The Transparency Principle: Minimizing Hidden Dependencies Between Classes

Backgound And Formal Definition

Assume A and B are classes, interfaces, or packages. A depends on B if changes to B could cause changes to A. Formally A << B. In UML:

-----
| B |
-----
  ^
  |
  |
-----
| A |
-----

Dependency is reflexive, so A << A. Dependencies are also transitive, so A << B and B << C implies A << C. When you think about this in terms of base/derived classes, it should make sense.

So what does it mean for A to depend on B, in terms of things in the code? Basically, does A reference B? Possible ways in the class interface include:

  • A extends or implements B

  • A has a field of type B

  • A has a method that references B

  • B appears as a template parameter in A (C++ only)

  • B is a friend of A (C++ only)

  • A references a B pointer, reference, or array

Even if there are no dependencies in the class declaration between A and B, in the implementation, you can still have a dependency. Consider a method A.m which references B if:

  • B appears in the signature of A.m

  • A.m has a local variable of type B

  • A.m uses a global variable of type B (C++ only)

If A references B, in any way, then A << B formally speaking. So, with that background in place, we now can consider the crucial question of “How can A come to depend on B even if all the things above are avoided?”. These “hidden” dependencies would definitely make A harder to understand, modify, and reuse.

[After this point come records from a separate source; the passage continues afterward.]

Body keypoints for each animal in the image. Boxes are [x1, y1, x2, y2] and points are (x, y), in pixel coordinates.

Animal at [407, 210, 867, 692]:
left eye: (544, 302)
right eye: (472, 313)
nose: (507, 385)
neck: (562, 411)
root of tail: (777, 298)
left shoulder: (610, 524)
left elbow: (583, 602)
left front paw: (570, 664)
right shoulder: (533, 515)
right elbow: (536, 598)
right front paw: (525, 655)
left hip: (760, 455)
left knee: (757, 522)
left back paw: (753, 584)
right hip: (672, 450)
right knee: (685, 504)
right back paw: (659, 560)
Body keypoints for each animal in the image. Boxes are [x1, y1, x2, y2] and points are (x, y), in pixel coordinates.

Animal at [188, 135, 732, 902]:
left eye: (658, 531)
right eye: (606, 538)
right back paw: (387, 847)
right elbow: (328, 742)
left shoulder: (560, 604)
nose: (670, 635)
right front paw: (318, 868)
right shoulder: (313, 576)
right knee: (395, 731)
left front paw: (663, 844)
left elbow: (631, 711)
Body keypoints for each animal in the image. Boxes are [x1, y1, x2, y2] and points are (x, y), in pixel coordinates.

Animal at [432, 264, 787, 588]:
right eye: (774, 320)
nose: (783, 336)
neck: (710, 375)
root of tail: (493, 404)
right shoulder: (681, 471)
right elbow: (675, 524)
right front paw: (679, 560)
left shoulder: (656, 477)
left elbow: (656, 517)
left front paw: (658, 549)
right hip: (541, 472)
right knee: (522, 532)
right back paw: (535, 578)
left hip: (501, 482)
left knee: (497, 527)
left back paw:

We can now state the Transparency Principle in OOP:

Avoid hidden dependencies between classes. Formally: the dependency
relationship is no more than the transitive closure of the references
relationship between two classes A, B.

If we have A << B, this implies A references some C if C << B. The transitive closure of A:

TC(A) = { B | A << B }

gives us an idea of how much support A requires. In terms of graphs, the transitive closure is the graph which contains all edges {u, v} for which there are paths from u to v. In the above example, there is direct dependence via A -> B, and an indirect dependency via transitivity via A -> B -> C.

If A is a stand-alone class, then trivially:

TC(A) = { A }

Clearly, the larger TC(A) is, the harder it is to reuse, understand, or replace A.

We can extend the concept of dependence and transitive closure to objects in the obvious way:

TC(obj) = { x | obj << x }

For example, saving an object to a file or database, or sending this object to a remote object over a network will require saving or sending the entire transitive closure of that object. The size of the transitive closure–its encumbrance – is a crude measure of the required set of support:

encumbrance(A) = |TC(A)|

Aside: Bi-directional dependencies are possible; i.e. A << B AND B << A, to TC(A) might not be a tree. Strictly speaking, it’s a directed graph.

Coupling: Encumbrance In OOP

The concept of encumbrance can be rather abstract, so we explicitly connect it to OOP with the notion of coupling. coupling refines the notion of dependence by attempting to qualify and quantify the strength of the dependency of one class on another in an OOP context.

Assume A depends on B. If A and B are loosely coupled, only major changes to certain methods of B should impact A. If A and B are tightly coupled, then small changes to B can have a dramatic impact on A.

Although there is no precise way to measure how tightly an association couples one class to another, we can identify several common coupling “degrees”. For example, assume an E-commerce server keeps track of customers and the transactions they commit.

If a C++ Transaction class is a friend of the Customer class, we have:

class Customer {
   friend class Transaction;
};

Then Transaction is content coupled to Customer. Changes to the private members of Customer could impact Transaction. Declaring one class to be the friend of another tightens the coupling between the two classes.

Designing Minimally Coupled Classes

By necessity the classes you create in any non-trivial program will have to interact and depend on each other in some way if they are all working towards a common goal. If they don’t interact, perhaps what you have created is a set of reusable/generic functionalities instead. We are concerned with creating programs to accomplish a single task, so we consider that case. Short of totally uncoupled, we can achieve the loosest form of coupling by combining interface and message coupling, and so you should strive to write code with only those forms of coupling.

To help make your code adhere to the Transparency Principle and be loosely coupled, here are some simple guidelines to follow.

  • Minimize the number of arguments that class constructors or functions take. The more arguments, the greater encumbrance of the enclosing class/function.

  • Avoid direct references to classes via members, references, or pointers (C++ only) whenever possible. Prefer to rely on intermediate classes which handle communication between objects. For example, instead of requiring an object reference to attach/observe it, use a publish/subscribe framework where you instead attach/observer to objects by name or ID.

  • Minimize the size of classes and functions. The larger the size, the greater the chances that the enclosing class/function/namespace/package will have a large encumbrance.

  • Rely on the build/packaging system where possible to enforce module independence; C++’s Bazel is a good example of a build system which can do this.

  • Separate out functionalities into the smallest possible units; e.g., don’t put multiple classes in a single file. This helps to avoid inadvertent couplings.

  • Use design patterns (see OOP Design Patterns) to break dependencies between classes. Mediator, strategy, and factory are highly relevant here.